Vladimir Poutine appelle les Etats-Unis à "saisir l'occasion de la volonté" de la Syrie de démanteler son arsenal chimique syrien, tel que proposé par Moscou.

"J'accueille favorablement l'intérêt du président (américain) à poursuivre le dialogue avec la Russie sur la Syrie", ajoute-t-il.

Le président Obama a annoncé mardi vouloir donner une chance à la diplomatie et repoussé le projet de frappes punitives contre la Syrie.

Des armes américaines livrées aux rebelles syriens

Les Etats-Unis ont commencé à fournir des armes et des équipements techniques aux rebelles syriens, indique le Washington Post mercredi. Citant des sources américaines et syriennes, le quotidien américain a écrit que la CIA a commencé à livrer des cargaisons d'aide matérielle létale ces quinze derniers jours.

Le journal rapporte sur son site que le département d'État a envoyé des véhicules et autres matériels y compris des équipements de communication sophistiqués et des kits médicaux de combat.

La CIA, contactée par l'AFP mercredi, a déclaré n'avoir à faire aucun commentaire sur les informations du Washington Post.

Les cargaisons d'armes qui selon le quotidien se limitent à des armes légères et des munitions, arrivent à un moment crucial dans la confrontation sanglante entre les rebelles et le gouvernement de Damas.

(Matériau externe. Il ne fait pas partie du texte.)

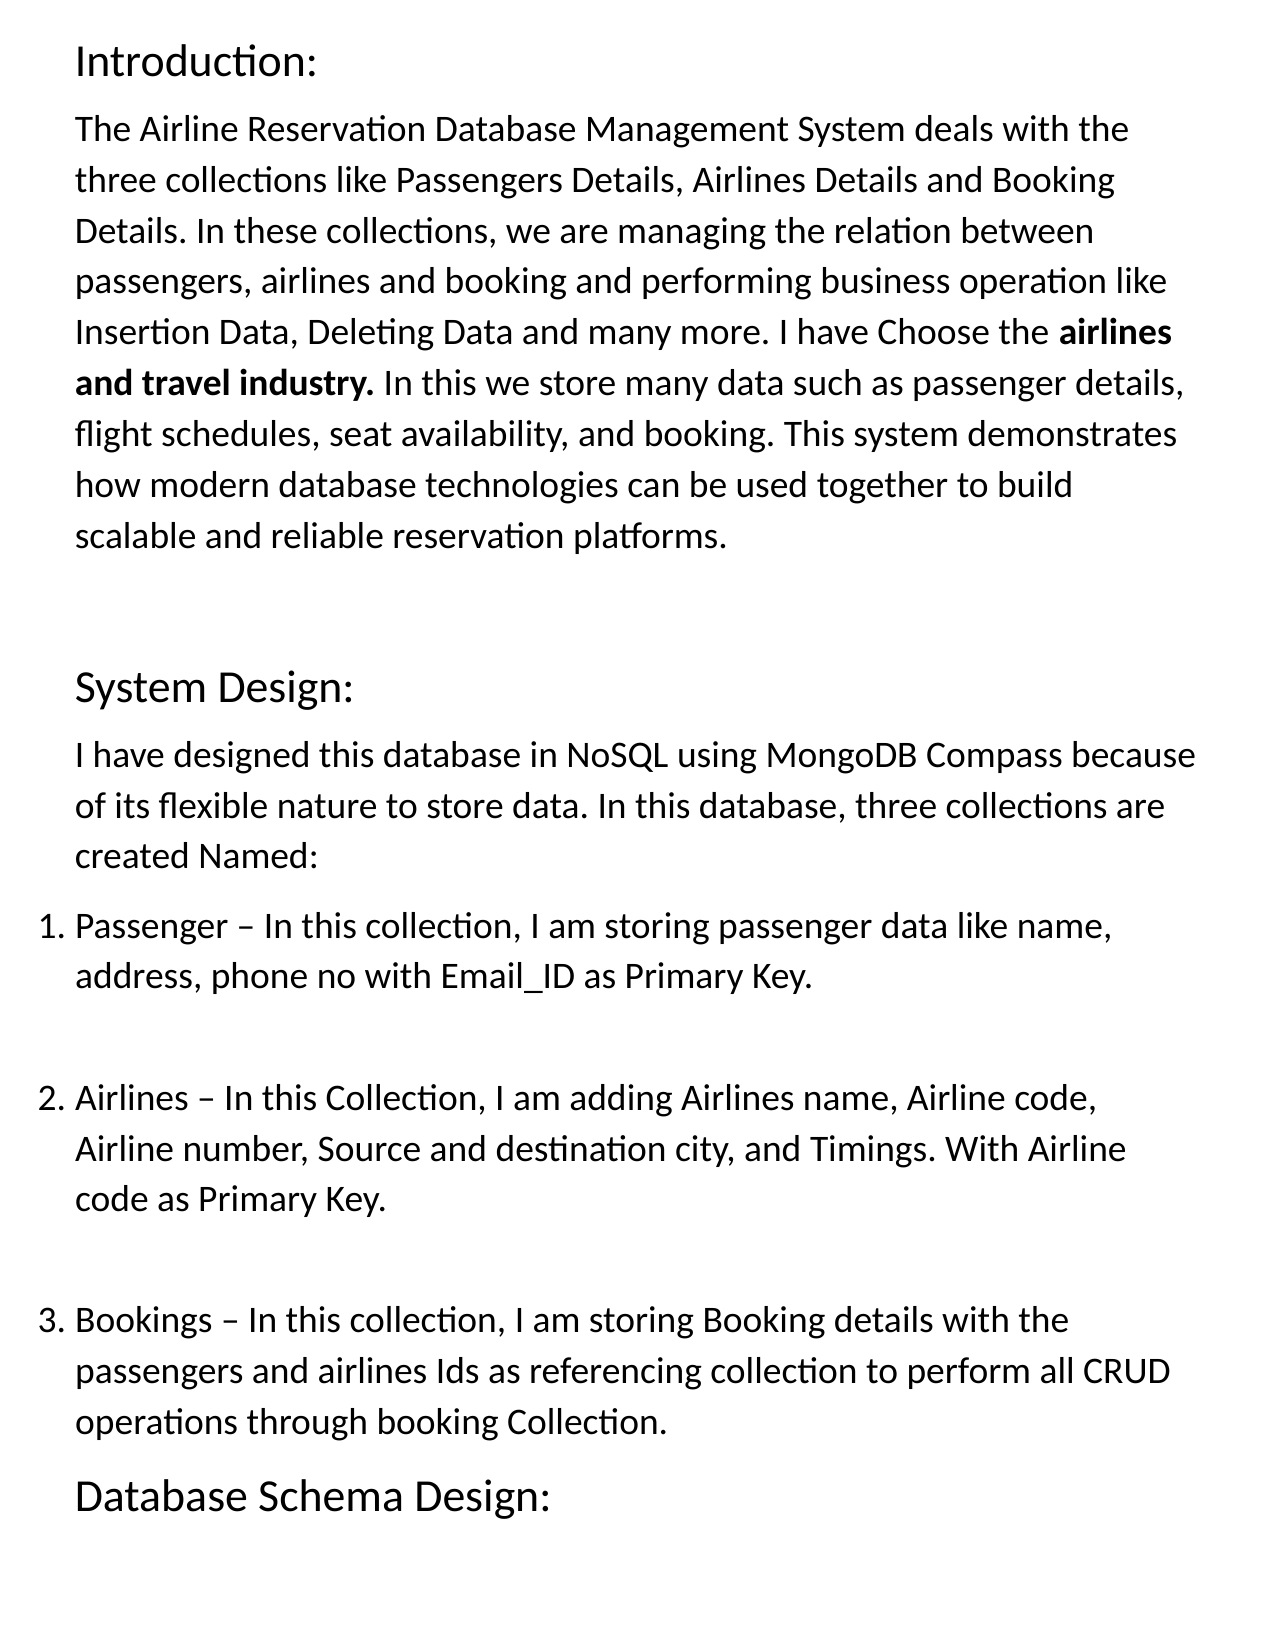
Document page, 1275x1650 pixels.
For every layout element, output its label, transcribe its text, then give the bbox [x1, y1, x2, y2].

text System Design: [74, 657, 1197, 713]
list Airlines – In this Collection, I am adding Airlines name, Airline code, Airline number, Source and destination city, and Timings. With Airline code as Primary Key. [37, 1074, 1197, 1221]
list Passenger – In this collection, I am storing passenger data like name, address, phone no with Email_ID as Primary Key. [37, 902, 1197, 998]
list Bookings – In this collection, I am storing Booking details with the passengers and airlines Ids as referencing collection to perform all CRUD operations through booking Collection. [37, 1296, 1197, 1444]
text Database Schema Design: [74, 1467, 1197, 1523]
text The Airline Reservation Database Management System deals with the three collections like Passengers Details, Airlines Details and Booking Details. In these collections, we are managing the relation between passengers, airlines and booking and performing business operation like Insertion Data, Deleting Data and many more. I have Choose the airlines and travel industry. In this we store many data such as passenger details, flight schedules, seat availability, and booking. This system demonstrates how modern database technologies can be used together to build scalable and reliable reservation platforms. [74, 105, 1197, 557]
text I have designed this database in NoSQL using MongoDB Compass because of its flexible nature to store data. In this database, three collections are created Named: [74, 731, 1197, 878]
text Introduction: [74, 32, 1197, 88]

Le Washington Post cite des responsables américains qui expliquent que le but de l'assistance matérielle est notamment d'aider à renforcer la cohésion entre les groupes de l'armée syrienne d'opposition.

Les rebelles de l'Armée syrienne libre rejettent la proposition russe 

L'Armée syrienne libre (ASL, rebelles) a rejeté avec force jeudi la proposition russe prévoyant de placer les armes chimiques du régime syrien sous contrôle international, dans un communiqué lu par son chef, le général Sélim Idriss.

"l'Armée syrienne libre annonce son rejet catégorique de l'initiative russe prévoyant de placer les armes chimiques sous contrôle international", a proclamé le chef militaire des rebelles dans la déclaration filmée et diffusée sur YouTube.

Les Etats Unis appellent la Syrie à déclarer au plus vite son arsenal chimique

Les Etats-Unis ont appelé jeudi le régime syrien à déclarer au plus vite la taille et les spécificités de son arsenal chimique alors que le secrétaire d'Etat John Kerry est arrivé à Genève pour des discussions avec son homologue russe Sergei Lavrov. Accompagné d'une importante équipe d'experts, M. Kerry doit avoir plus tard dans la journée des discussions avec M. Lavrov sur la proposition russe de sécuriser et détruire cet arsenal. Un haut responsable du département d'Etat a souligné que Washinton attend du régime syrien qu'il "déclare au plus vite d'intégralité de son arsenal" comme démonstration de son engagement.

M. Kerry est accompagné d'une nombreuse équipe d'experts en désarmement, armes chimiques et non prolifération du Pentagone, de l'armée et d'autres minsitères américains.

L'objectif est "de voir si en fait il y a une voie crédible pour aller de l'avant, si les Russes sont sérieux dans ce qu'ils disent et, plus important, si Assad est sérieux dans ce qu'il dit", a déclaré un responsable de haut rang du département d'Etat.

"Nous allons parler avec les Russes de l'étendue du problème, des différentes modalités de destruction de ces armes, des centres de production, des diverses installations", a ajouté ce responsable.

Le ministre syrien des Affaires étrangères Walid al Moallem a déclaré cette semaine que son pays était prêt a rejoindre la Convention d'interdiction des armes chimiques et qu'il soutenait le plan russe pour placer ces armes sous contrôle international.

Il y a beaucoup de scepticisme quant au sérieux du régime syrien sur l'élimination de ses armes chimiques ou s'il cherche simplement à gagner du temps alors qu'il poursuit ses combats contre l'opposition armée.

"Il y a des choses spécifiques que nous pouvons demander pour voir si elles sont accomplies rapidement et avoir une première impression quant à la réalité de tout ceci", a ajouté ce responsable américain.

"Ceci inclut qu'ils déclarent au plus vite l'intégralité de leur arsenal", a-t-il dit.